The Graphics Processing Unit (GPU) is a recent computer hardware development providing high performance graphics rendering. These highly parallel processors are now being applied to computationally intensive problems. The GPU architecture is well suited to parallel computing with minimal inter-process communication. Tasks are divided into multiple threads that run independently on single processing elements in the same way that regions of an image are rendered.
Now that GPUs have evolved into fully programmable devices they have become an ideal resource for acceleration of many arithmetic and memory bandwidth intensive scientific applications. GPUs are typically composed of groups of single-instruction multiple-thread processing units. Parallel machines in the past failed to achieve their full performance potential due to memory access conflicts and divergence of execution paths for conditional execution operations. GPU design ameliorates these problems by using hardware multithreading, clusters of small processing units and virtualized processors.
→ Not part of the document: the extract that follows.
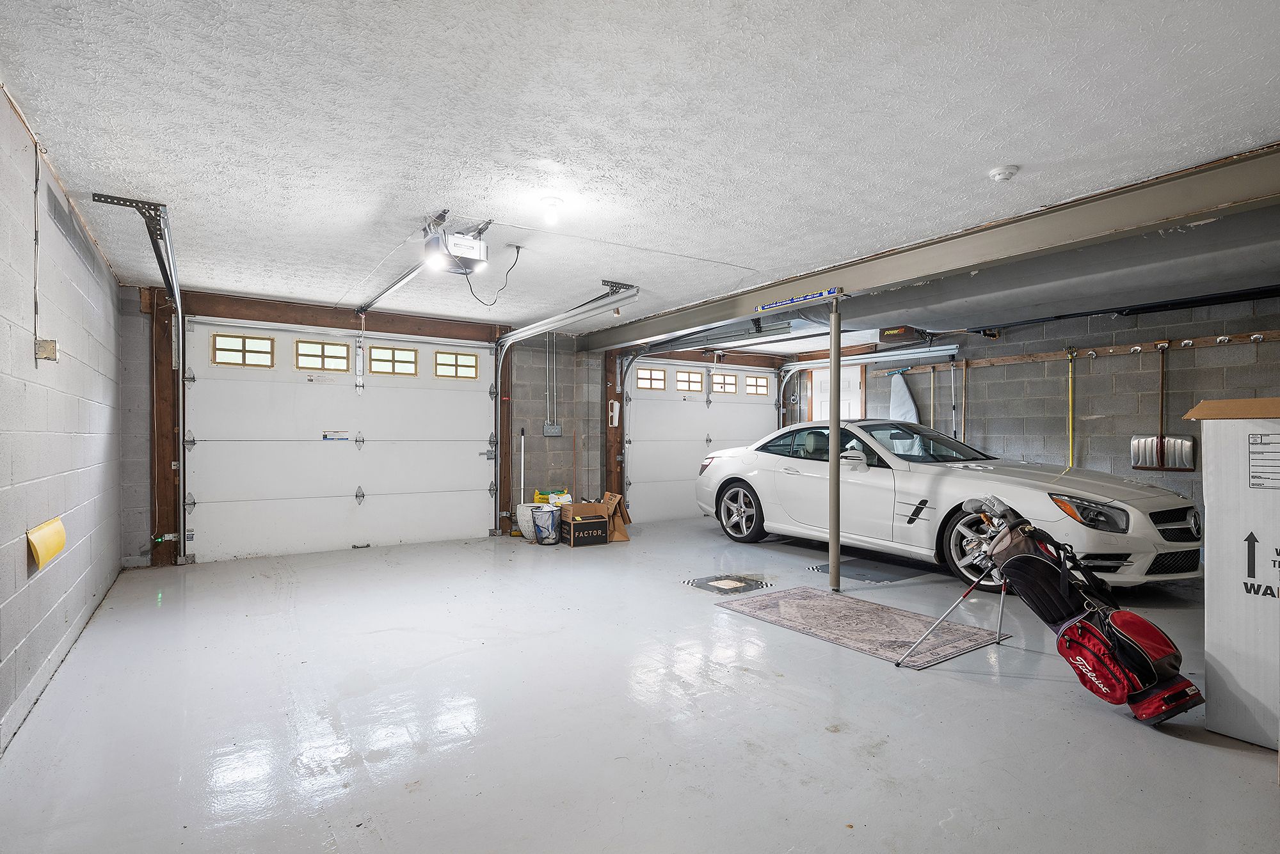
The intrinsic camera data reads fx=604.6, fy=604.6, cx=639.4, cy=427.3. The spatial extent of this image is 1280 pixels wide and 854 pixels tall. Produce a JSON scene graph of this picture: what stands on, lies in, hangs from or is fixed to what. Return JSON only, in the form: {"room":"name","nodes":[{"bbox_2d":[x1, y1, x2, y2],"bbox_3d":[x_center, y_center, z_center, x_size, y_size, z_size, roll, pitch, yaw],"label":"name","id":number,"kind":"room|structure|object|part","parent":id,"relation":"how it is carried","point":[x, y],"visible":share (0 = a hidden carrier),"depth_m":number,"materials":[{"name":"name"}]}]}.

The CUDA development environment makes programming GPUs accessible to a wide group of users. Thread allocation and memory management is simplified, code can be read from arbitrary addresses in memory and fast shared memory used as a user-managed cache, enabling higher bandwidth. The CUDA programming model is based on the decomposition of work into grids and thread blocks. Grids decompose a large problem into thread blocks which are concurrently executed by the pool of available multiprocessors. Each thread block contains from 64 to 512 threads, which are concurrently executed by the processors within a single multiprocessor. Each thread block is computed by running a group of threads, known as a warp, in lockstep on the multiprocessor.
At the meeting we will look at coding practical algorithms for high performance implementation and identify problems that will be developed further at the UNE Summer CUDA Code Camp.